→ **Exercise requirements**: Copy every line of the data below word for word. Leave out the lines that only mark where a picture appears.

→ **Items listed in a dataset**:

+ + + + + + +

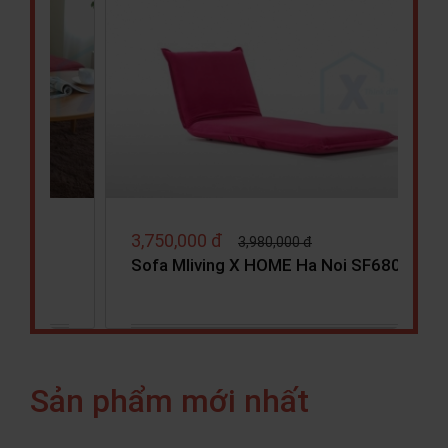
3,750,000 đ
3,980,000 đ
 nhất
Sofa Mliving X HOME Ha Noi SF6801
Sản phẩm mới nhất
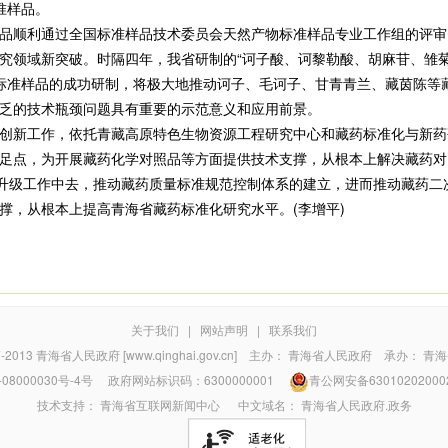
准样品。
准品顺利通过全国标准样品技术委员会天然产物标准样品专业工作组的评
究领域新突破。时隔四年，我省研制的“诃子酸、诃黎勒酸、胡麻苷、雏菊
标准样品的成功研制，将极大地推动诃子、毛诃子、甘青青兰、藏茵陈等
乏的技术瓶颈问题具有重要的示范意义和应用前景。
新工作，依托青藏高原特色生物资源工程研究中心和藏药标准化与新药
足点，为开展藏药化学对照品等方面提供技术支撑，从根本上解决藏药对照
和升级工作中去，推动藏药质量标准规范控制体系的建立，进而推动藏药二
撑，从根本上提高青海省藏药标准化研究水平。(李增平)
关于我们
|
网站声明
|
联系我们
7-2013
青海省人民政府 [www.qinghai.gov.cn]
主办：
青海省人民政府
承办：
青海
08000030号-4号
政府网站标识码：6300000001
青公网安备63010202000
技术支持：
青海省互联网新闻中心
中文域名：
青海省人民政府.政务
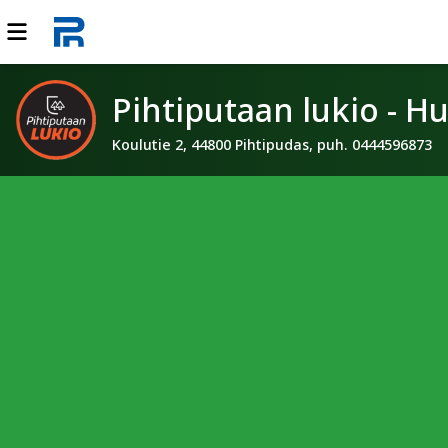
Pihtiputaan lukio - H
Koulutie 2, 44800 Pihtipudas, puh. 0444596873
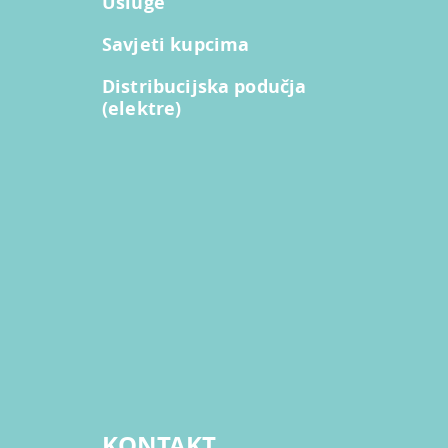
Usluge
Savjeti kupcima
Distribucijska podučja
(elektre)
KONTAKT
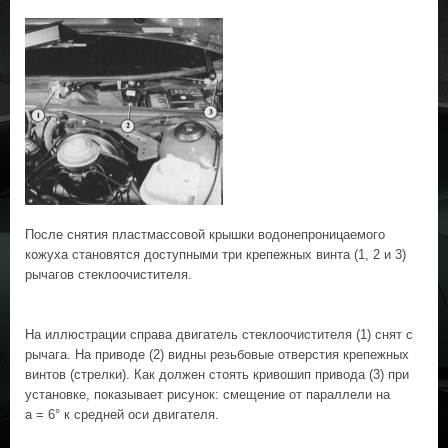
После снятия пластмассовой крышки водонепроницаемого
кожуха становятся доступными три крепежных винта (1, 2 и 3)
рычагов стеклоочистителя.
На иллюстрации справа двигатель стеклоочистителя (1) снят с
рычага. На приводе (2) видны резьбовые отверстия крепежных
винтов (стрелки). Как должен стоять кривошип привода (3) при
установке, показывает рисунок: смещение от параллели на
a = 6° к средней оси двигателя.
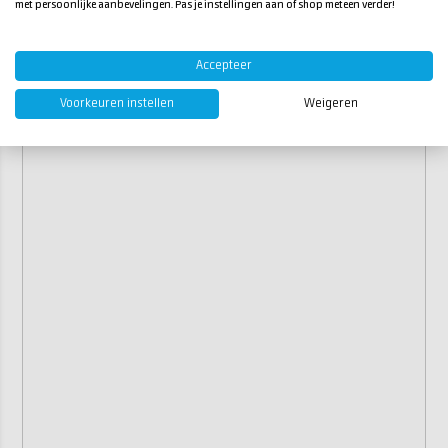
met persoonlijke aanbevelingen. Pas je instellingen aan of shop meteen verder!
Accepteer
Voorkeuren instellen
Weigeren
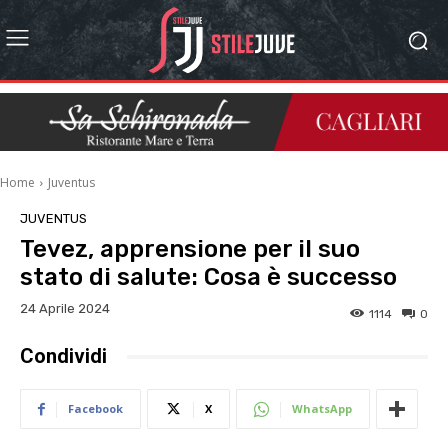
Home
Juventus
JUVENTUS
Tevez, apprensione per il suo
stato di salute: Cosa è successo
24 Aprile 2024
1114
0
Condividi
Facebook
X
WhatsApp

+ + + + + + +

→ **Completed exercise**:
3,750,000 đ
3,980,000 đ
 nhất
Sofa Mliving X HOME Ha Noi SF6801
Sản phẩm mới nhất
准样品。
准品顺利通过全国标准样品技术委员会天然产物标准样品专业工作组的评
究领域新突破。时隔四年，我省研制的“诃子酸、诃黎勒酸、胡麻苷、雏菊
标准样品的成功研制，将极大地推动诃子、毛诃子、甘青青兰、藏茵陈等
乏的技术瓶颈问题具有重要的示范意义和应用前景。
新工作，依托青藏高原特色生物资源工程研究中心和藏药标准化与新药
足点，为开展藏药化学对照品等方面提供技术支撑，从根本上解决藏药对照
和升级工作中去，推动藏药质量标准规范控制体系的建立，进而推动藏药二
撑，从根本上提高青海省藏药标准化研究水平。(李增平)
关于我们
|
网站声明
|
联系我们
7-2013
青海省人民政府 [www.qinghai.gov.cn]
主办：
青海省人民政府
承办：
青海
08000030号-4号
政府网站标识码：6300000001
青公网安备63010202000
技术支持：
青海省互联网新闻中心
中文域名：
青海省人民政府.政务
Pihtiputaan lukio - H
Koulutie 2, 44800 Pihtipudas, puh. 0444596873
Usluge
Savjeti kupcima
Distribucijska podučja
(elektre)
KONTAKT
После снятия пластмассовой крышки водонепроницаемого
кожуха становятся доступными три крепежных винта (1, 2 и 3)
рычагов стеклоочистителя.
На иллюстрации справа двигатель стеклоочистителя (1) снят с
рычага. На приводе (2) видны резьбовые отверстия крепежных
винтов (стрелки). Как должен стоять кривошип привода (3) при
установке, показывает рисунок: смещение от параллели на
a = 6° к средней оси двигателя.
met persoonlijke aanbevelingen. Pas je instellingen aan of shop meteen verder!
Accepteer
Voorkeuren instellen
Weigeren
Home
Juventus
JUVENTUS
Tevez, apprensione per il suo
stato di salute: Cosa è successo
24 Aprile 2024
1114
0
Condividi
Facebook
X
WhatsApp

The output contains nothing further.